PRZOOM - /newswire/ -
St Albans, Herts, United Kingdom, 2011/03/07 - Learning Light has developed a consultancy model intended to move an organisation from operating a traditional, ‘command and control led training’ model to becoming a ‘learning organisation’, making a positive impact on the organisation's bottom line.
Known as ‘Learnscape’ – a term initially coined by the US-based e-learning specialist Jay Cross relating to informal learning - the Learning Light consultancy model has been piloted among companies in Yorkshire for the last two years.
Gillian Broadhead, of Learning Light, the Sheffield-based organisation which focuses on promoting the use of e-learning and learning technologies, explained: “When businesses want higher returns in shorter timescales you need to be sure you make the right investment in learning and development.
“In an ever growing global marketplace, employees are a great asset but they must have the right skills and knowledge to be able to keep driving your business forward. We believe that investing in e-learning to develop your employees is key to maintaining a competitive edge.”
Broadhead stressed that Learning Light is totally independent of e-learning vendors and distributors and so guarantees to give clients impartial advice, while aligning clients’ e-learning strategy with business objectives and identifying where e-learning can address the client’s organisational needs effectively.
“We guide clients through the process of developing an e-learning strategy and then measure the impact of that strategy on the client’s business – ensuring that clients see a positive return on their investment, ” pledged Broadhead.
David Patterson, Learning Light’s operations director, commented: “The Learnscape approach seeks to create an environment that nurtures continuing learning. That encompasses both formal and informal learning.
“We feel that the Learning Light ‘Learnscape’ approach is unique in allowing organisations to benefit from the power of social networking tools – moving from, perhaps, fear of, or fascination with, social networking to create a Learnscape which unlocks the power of social learning, ” he added.
Learning Light consultants work with client organisations to discover their organisational learning strategy and then assess this against the organisation’s business plan. Among other things, this produces a list of skills and knowledge gaps that need to be filled within an agreed timescale.
The next step is to evaluate the organisation’s ‘learning maturity’ and facilitate changes so that the organisation becomes a learning organisation, where all staff development activities – both informal and formal – contribute towards the organisation’s business plan and ‘bottom line’.
Learning Light’s aim is to enable organisations to move from a low level of learning maturity – characterised, among other things, by training being seen as an overhead cost rather than an investment; training comprising generic courses, and being reactive – to a high level of learning maturity, characterised by workers being considered as a pool of intellectual capital and learning being related to business strategy and business imperatives.

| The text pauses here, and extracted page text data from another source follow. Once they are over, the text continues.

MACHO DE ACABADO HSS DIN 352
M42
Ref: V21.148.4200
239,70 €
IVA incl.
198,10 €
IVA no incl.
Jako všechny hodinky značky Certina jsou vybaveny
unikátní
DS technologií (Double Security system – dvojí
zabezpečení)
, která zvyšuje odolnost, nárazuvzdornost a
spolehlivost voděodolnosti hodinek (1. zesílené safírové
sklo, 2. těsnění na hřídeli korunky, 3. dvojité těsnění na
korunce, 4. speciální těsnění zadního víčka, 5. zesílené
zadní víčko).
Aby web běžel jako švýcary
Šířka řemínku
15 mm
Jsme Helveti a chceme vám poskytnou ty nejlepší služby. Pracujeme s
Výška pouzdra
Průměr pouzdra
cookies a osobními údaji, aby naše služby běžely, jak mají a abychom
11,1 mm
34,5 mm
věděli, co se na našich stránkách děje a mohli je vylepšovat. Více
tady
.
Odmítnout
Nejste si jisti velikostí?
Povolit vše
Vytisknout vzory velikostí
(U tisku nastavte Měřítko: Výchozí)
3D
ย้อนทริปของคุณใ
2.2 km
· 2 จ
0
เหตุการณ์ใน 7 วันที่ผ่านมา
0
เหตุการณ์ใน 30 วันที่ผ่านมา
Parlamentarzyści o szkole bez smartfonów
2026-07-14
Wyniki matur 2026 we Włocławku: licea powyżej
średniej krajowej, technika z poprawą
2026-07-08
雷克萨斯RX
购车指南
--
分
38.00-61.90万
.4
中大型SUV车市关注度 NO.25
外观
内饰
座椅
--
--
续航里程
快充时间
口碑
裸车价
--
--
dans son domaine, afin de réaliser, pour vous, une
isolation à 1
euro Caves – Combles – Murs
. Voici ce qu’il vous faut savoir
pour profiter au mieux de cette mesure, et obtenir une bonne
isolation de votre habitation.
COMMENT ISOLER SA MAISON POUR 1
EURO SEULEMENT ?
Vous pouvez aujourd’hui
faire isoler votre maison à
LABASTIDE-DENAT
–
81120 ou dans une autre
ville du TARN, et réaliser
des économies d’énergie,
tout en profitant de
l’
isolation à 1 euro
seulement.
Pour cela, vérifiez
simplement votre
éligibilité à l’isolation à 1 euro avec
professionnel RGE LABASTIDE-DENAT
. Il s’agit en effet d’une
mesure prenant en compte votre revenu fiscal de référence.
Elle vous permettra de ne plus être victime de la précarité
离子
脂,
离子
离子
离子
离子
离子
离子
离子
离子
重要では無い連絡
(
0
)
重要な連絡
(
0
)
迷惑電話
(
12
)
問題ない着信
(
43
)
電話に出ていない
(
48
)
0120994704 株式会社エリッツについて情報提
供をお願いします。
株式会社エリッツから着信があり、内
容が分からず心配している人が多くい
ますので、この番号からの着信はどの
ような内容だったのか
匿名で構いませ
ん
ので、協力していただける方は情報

“There are four key concepts around which we base the principles of a learning organisation, ” Patterson said. “These are: information gathering and openness; conceptualisation; action learning, and reflection and renewal.
“In order to create a learning organisation, we need to address the organisation’s culture; leadership; processes, and infrastructure, ” he continued. “Having had some two years’ experience of implementing this approach within Yorkshire, we’re confident that rolling out this approach throughout the UK will bring benefits for our clients – in particular, it should help them ally learning and development activities to bottom line results.”
Moreover, in its capacity as a centre of excellence in promoting the use of e-learning and learning technologies, Learning Light is also able to facilitate and manage the learning and development procurement process for client organisations. While being ‘vendor neutral’, Learning Light has access to over 450 reputable companies in the e-learning sector through its long established Vendor Network.
For further details of Learning Light’s Learnscape consultancy model, the e-learningcentre.co.uk/ website and/or contact Learning Light at information[.]learninglight.com
About Learning Light Ltd
Sheffield-based Learning Light is a centre of excellence in the use of e-learning and learning technologies in the workplace. Its knowledge base contains over 400 papers offering insights and advice on how to use e-learning & learning technologies.
Learning Light (e-learningcentre.co.uk), which operates the e-learningcentre.co.uk website, one of the leading resources on e-learning in the UK, works closely with the Universities of Leeds and Sheffield and has undertaken a Systematic Literature Review of the available papers on the effective use of e-learning in conjunction with the University of Sheffield.
Learning Light occupies a unique space in the e-learning and learning technology sector networking with:
• Suppliers of e-learning and learning technologies to support the growth of the sector
• Buyers seeking out learning technology solutions to improve the effectiveness of their business or organisation
• Leading organisations worldwide who provide it with market knowledge from around the globe
• Provides unbiased and impartial advice to both suppliers and buyers
• Hosts events and workshops that provide the platforms to impart and gain knowledge by encouraging collaboration and sharing of best practice
• Acts as a conduit between suppliers and buyers to forge successful business partnerships
• Provides market intelligence and benchmarking information gained from its many contacts and networking partners
• Provides access to research materials from leading learning technology professionals.